I just returned from a week in the States. Flew out for work, but I wasn’t going to let an opportunity like that go by without doing some shopping. What kind of Israeli would I be? What kind of woman would I be? And most importantly, what kind of pregnant Israeli woman – who doesn’t fit into any of her pants – would I be?
Here’s a little-known fact about me: For the last month I’ve been literally wearing my jeans open, held together with a rubber band, with long shirts covering the zipper. I knew I’d be going to the States for work and the maternity clothes selection here sucks; at least for jeans. For the rest I can wing it with over-sized or hippie fashions.

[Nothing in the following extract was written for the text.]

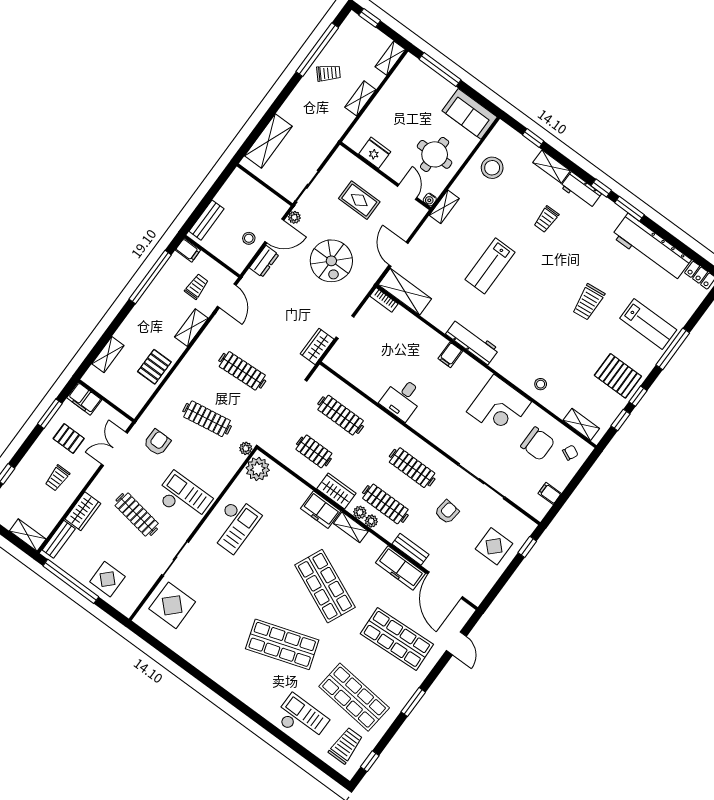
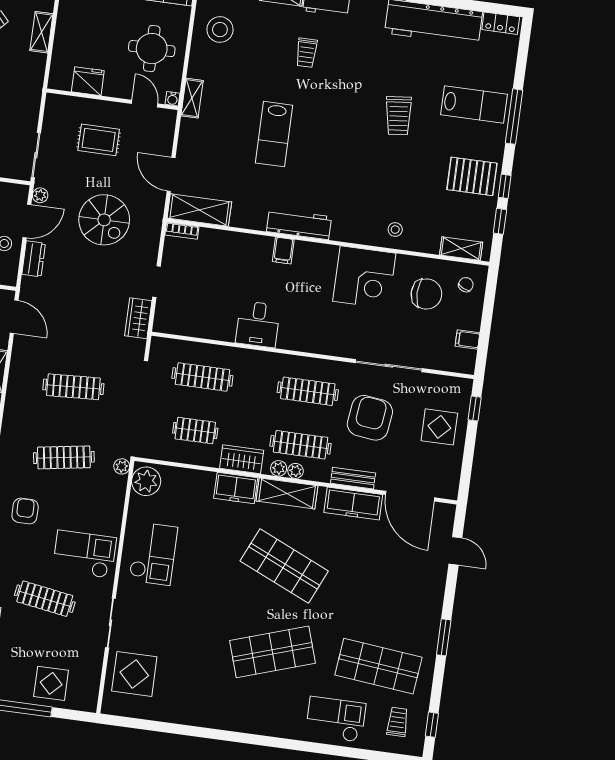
armchair: (447, 512) -> (370, 418), width x1.88, depth x1.88
shelving: (351, 527) -> (287, 493), width x1.50, depth x1.33
shop shelf: (397, 639) -> (390, 580), removed
trolley: (346, 745) -> (397, 722), width x0.73, depth x0.72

On my way to buying bigger pants for my bigger belly, I noticed a lot of other bigger things I’d never see here in Israel… yet:
Bigger remote control cars, courtesy of Costco, the bigger store.
Bigger battery-operated kids’ ride-on cars jeeps, also courtesy of Costco (Yes, they make them in 4×4 jeeps now!? What happened to the plastic tricycles I rode?).
Bigger remote controls, found at my mom’s house. Maybe the patent purpose was for the legally blind, but I did see them sold at household stores as a gimmick.
Well, I got my bigger pants in the end. And in the spirit of bigness, my belly ‘popped’ while I was staying in New York. Which lead me to wonder if it was really my pregnancy or the peer pressure.